--- start of The data ---
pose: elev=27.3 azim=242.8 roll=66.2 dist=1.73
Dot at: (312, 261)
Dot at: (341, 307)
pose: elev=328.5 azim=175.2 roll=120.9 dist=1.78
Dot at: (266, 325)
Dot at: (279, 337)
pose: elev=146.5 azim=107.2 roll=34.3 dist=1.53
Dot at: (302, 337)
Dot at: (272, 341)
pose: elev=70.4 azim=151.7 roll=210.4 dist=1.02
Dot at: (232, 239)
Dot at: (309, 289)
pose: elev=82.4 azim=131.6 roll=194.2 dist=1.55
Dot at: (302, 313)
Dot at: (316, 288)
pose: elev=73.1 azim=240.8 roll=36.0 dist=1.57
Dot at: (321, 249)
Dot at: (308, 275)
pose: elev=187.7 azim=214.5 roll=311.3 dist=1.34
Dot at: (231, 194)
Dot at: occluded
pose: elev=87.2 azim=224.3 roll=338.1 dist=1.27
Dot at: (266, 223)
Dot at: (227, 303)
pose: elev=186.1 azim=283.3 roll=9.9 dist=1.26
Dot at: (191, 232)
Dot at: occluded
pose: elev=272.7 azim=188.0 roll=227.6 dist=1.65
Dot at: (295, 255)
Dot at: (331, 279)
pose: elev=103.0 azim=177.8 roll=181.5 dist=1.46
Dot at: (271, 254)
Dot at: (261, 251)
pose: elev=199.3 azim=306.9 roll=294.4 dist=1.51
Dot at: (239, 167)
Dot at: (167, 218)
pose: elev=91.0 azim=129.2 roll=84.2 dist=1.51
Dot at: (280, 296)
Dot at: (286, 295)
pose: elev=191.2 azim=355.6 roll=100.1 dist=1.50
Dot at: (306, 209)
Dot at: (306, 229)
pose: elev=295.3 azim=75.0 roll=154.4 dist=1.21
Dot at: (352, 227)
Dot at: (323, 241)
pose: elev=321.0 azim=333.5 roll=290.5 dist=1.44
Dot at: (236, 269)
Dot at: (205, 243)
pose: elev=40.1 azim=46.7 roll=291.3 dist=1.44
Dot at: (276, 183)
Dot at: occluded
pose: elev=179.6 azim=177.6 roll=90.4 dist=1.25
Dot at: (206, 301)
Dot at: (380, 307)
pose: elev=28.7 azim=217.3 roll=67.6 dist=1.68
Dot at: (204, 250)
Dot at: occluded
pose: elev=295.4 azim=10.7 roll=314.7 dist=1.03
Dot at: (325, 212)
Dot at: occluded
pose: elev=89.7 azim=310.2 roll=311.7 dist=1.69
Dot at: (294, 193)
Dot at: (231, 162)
--- end of The data ---
• Exercise: Reproduce every line of the listing above without any change.

• Finished exercise:
pose: elev=27.3 azim=242.8 roll=66.2 dist=1.73
Dot at: (312, 261)
Dot at: (341, 307)
pose: elev=328.5 azim=175.2 roll=120.9 dist=1.78
Dot at: (266, 325)
Dot at: (279, 337)
pose: elev=146.5 azim=107.2 roll=34.3 dist=1.53
Dot at: (302, 337)
Dot at: (272, 341)
pose: elev=70.4 azim=151.7 roll=210.4 dist=1.02
Dot at: (232, 239)
Dot at: (309, 289)
pose: elev=82.4 azim=131.6 roll=194.2 dist=1.55
Dot at: (302, 313)
Dot at: (316, 288)
pose: elev=73.1 azim=240.8 roll=36.0 dist=1.57
Dot at: (321, 249)
Dot at: (308, 275)
pose: elev=187.7 azim=214.5 roll=311.3 dist=1.34
Dot at: (231, 194)
Dot at: occluded
pose: elev=87.2 azim=224.3 roll=338.1 dist=1.27
Dot at: (266, 223)
Dot at: (227, 303)
pose: elev=186.1 azim=283.3 roll=9.9 dist=1.26
Dot at: (191, 232)
Dot at: occluded
pose: elev=272.7 azim=188.0 roll=227.6 dist=1.65
Dot at: (295, 255)
Dot at: (331, 279)
pose: elev=103.0 azim=177.8 roll=181.5 dist=1.46
Dot at: (271, 254)
Dot at: (261, 251)
pose: elev=199.3 azim=306.9 roll=294.4 dist=1.51
Dot at: (239, 167)
Dot at: (167, 218)
pose: elev=91.0 azim=129.2 roll=84.2 dist=1.51
Dot at: (280, 296)
Dot at: (286, 295)
pose: elev=191.2 azim=355.6 roll=100.1 dist=1.50
Dot at: (306, 209)
Dot at: (306, 229)
pose: elev=295.3 azim=75.0 roll=154.4 dist=1.21
Dot at: (352, 227)
Dot at: (323, 241)
pose: elev=321.0 azim=333.5 roll=290.5 dist=1.44
Dot at: (236, 269)
Dot at: (205, 243)
pose: elev=40.1 azim=46.7 roll=291.3 dist=1.44
Dot at: (276, 183)
Dot at: occluded
pose: elev=179.6 azim=177.6 roll=90.4 dist=1.25
Dot at: (206, 301)
Dot at: (380, 307)
pose: elev=28.7 azim=217.3 roll=67.6 dist=1.68
Dot at: (204, 250)
Dot at: occluded
pose: elev=295.4 azim=10.7 roll=314.7 dist=1.03
Dot at: (325, 212)
Dot at: occluded
pose: elev=89.7 azim=310.2 roll=311.7 dist=1.69
Dot at: (294, 193)
Dot at: (231, 162)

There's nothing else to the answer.